- [ITEMS]:
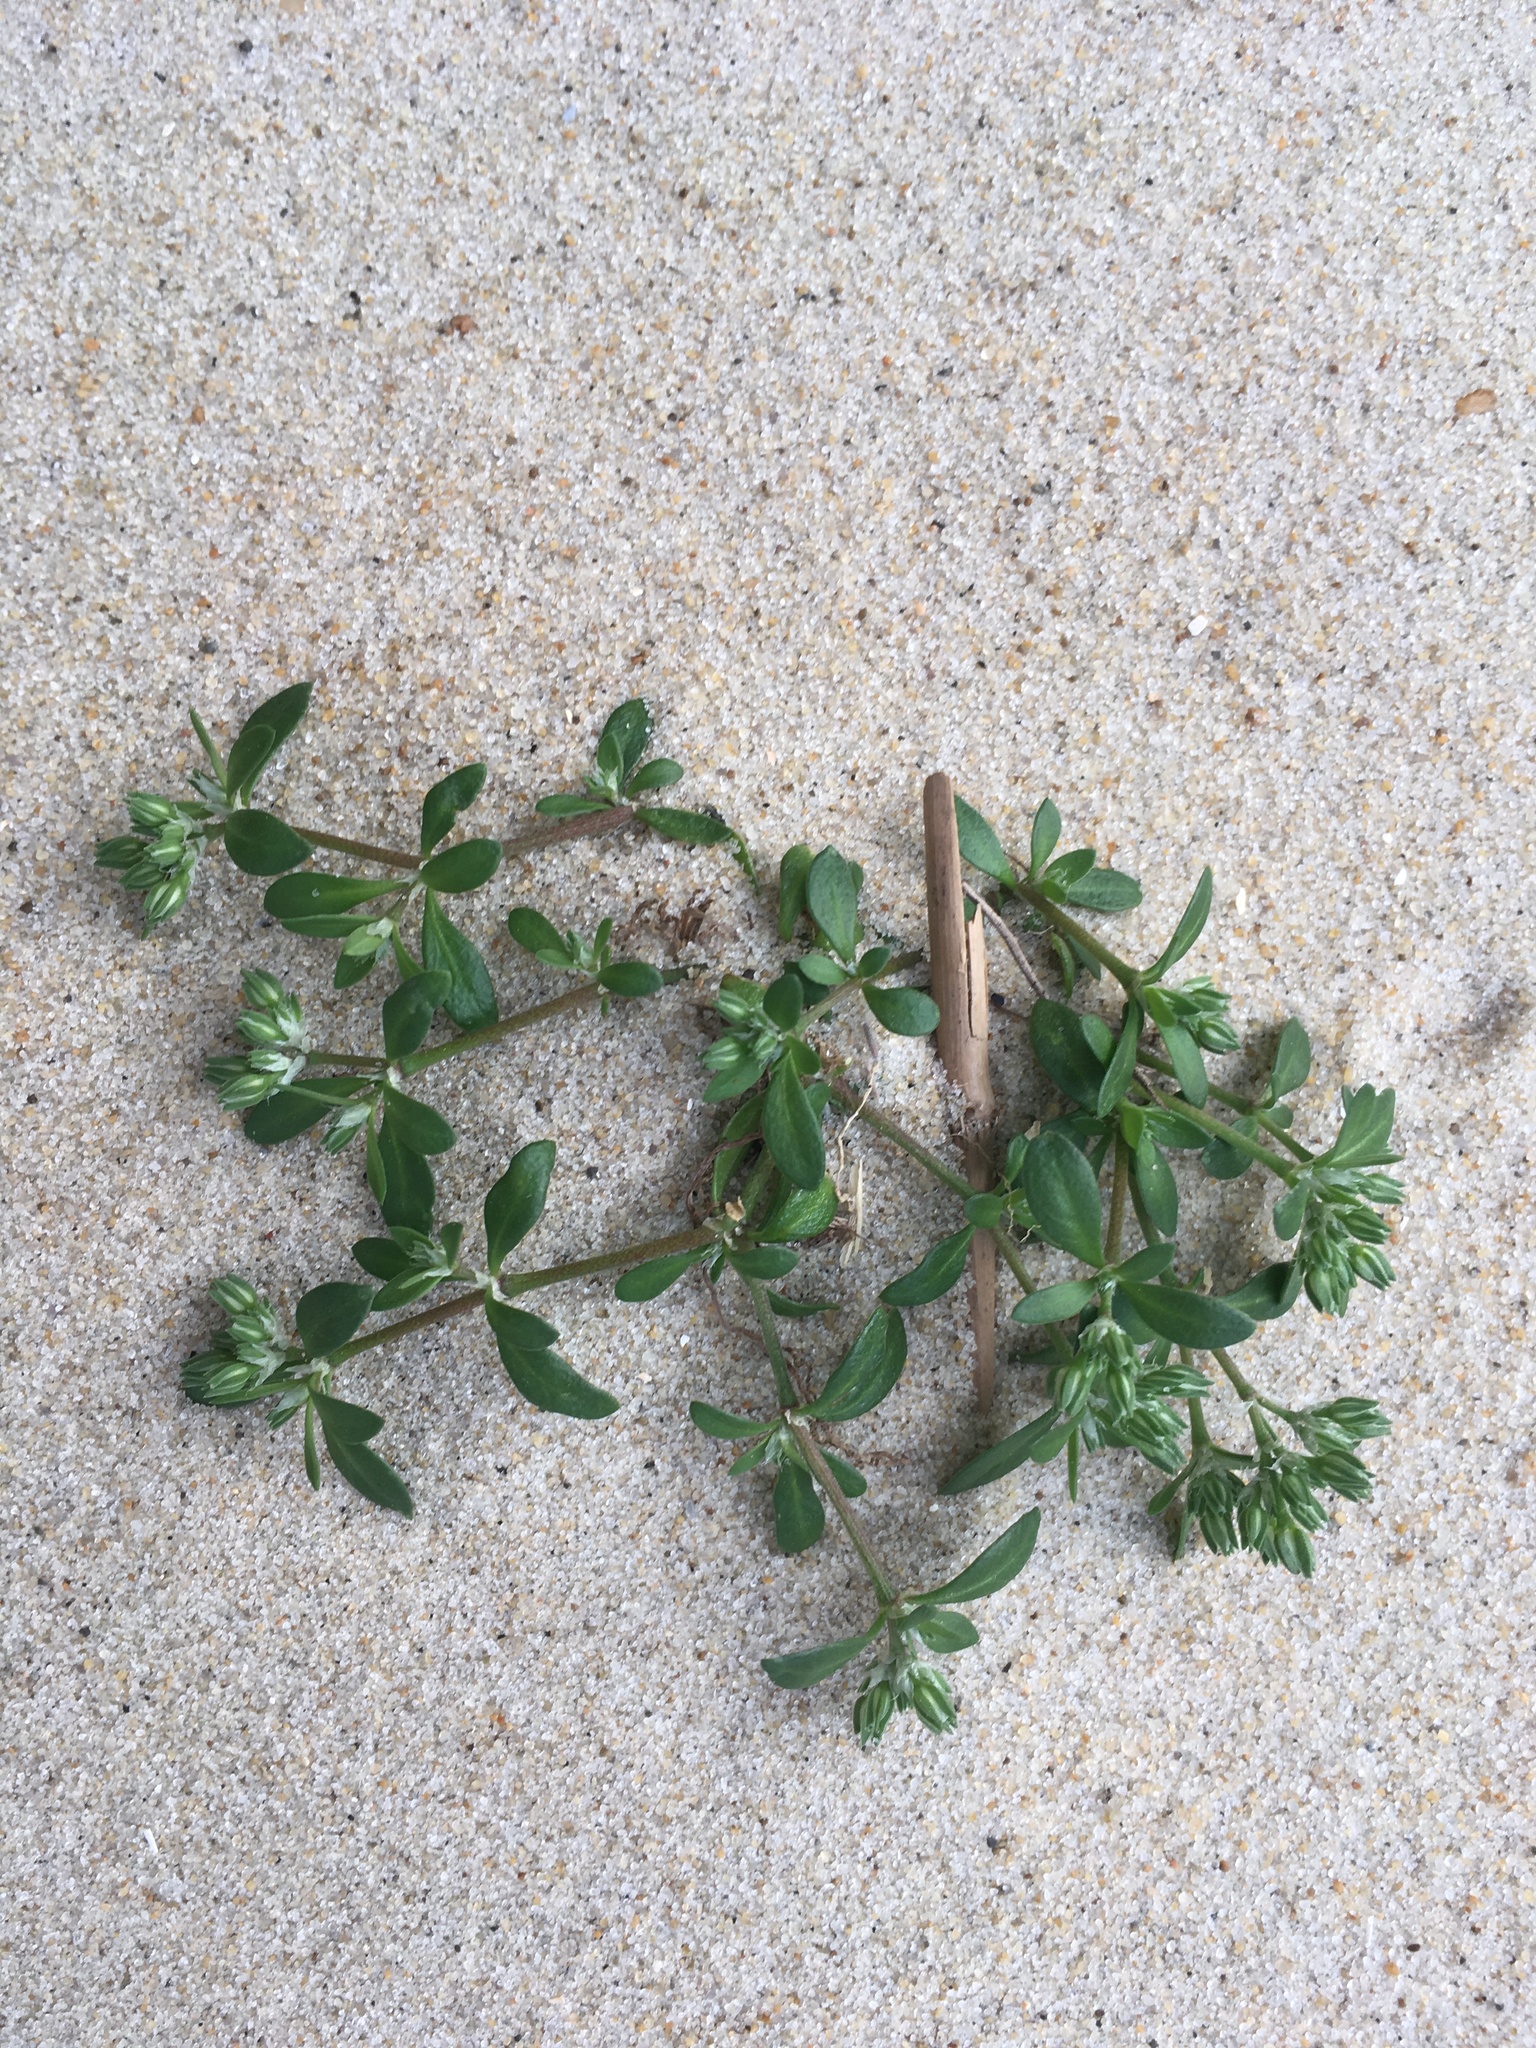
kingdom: Plantae
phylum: Tracheophyta
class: Magnoliopsida
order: Caryophyllales
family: Caryophyllaceae
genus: Polycarpon
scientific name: Polycarpon tetraphyllum
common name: Four-leaved all-seed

- [PROMPT]: Print the lines above word for word, omitting the picture.

- [SOLUTION TO THIS PROBLEM]:
kingdom: Plantae
phylum: Tracheophyta
class: Magnoliopsida
order: Caryophyllales
family: Caryophyllaceae
genus: Polycarpon
scientific name: Polycarpon tetraphyllum
common name: Four-leaved all-seed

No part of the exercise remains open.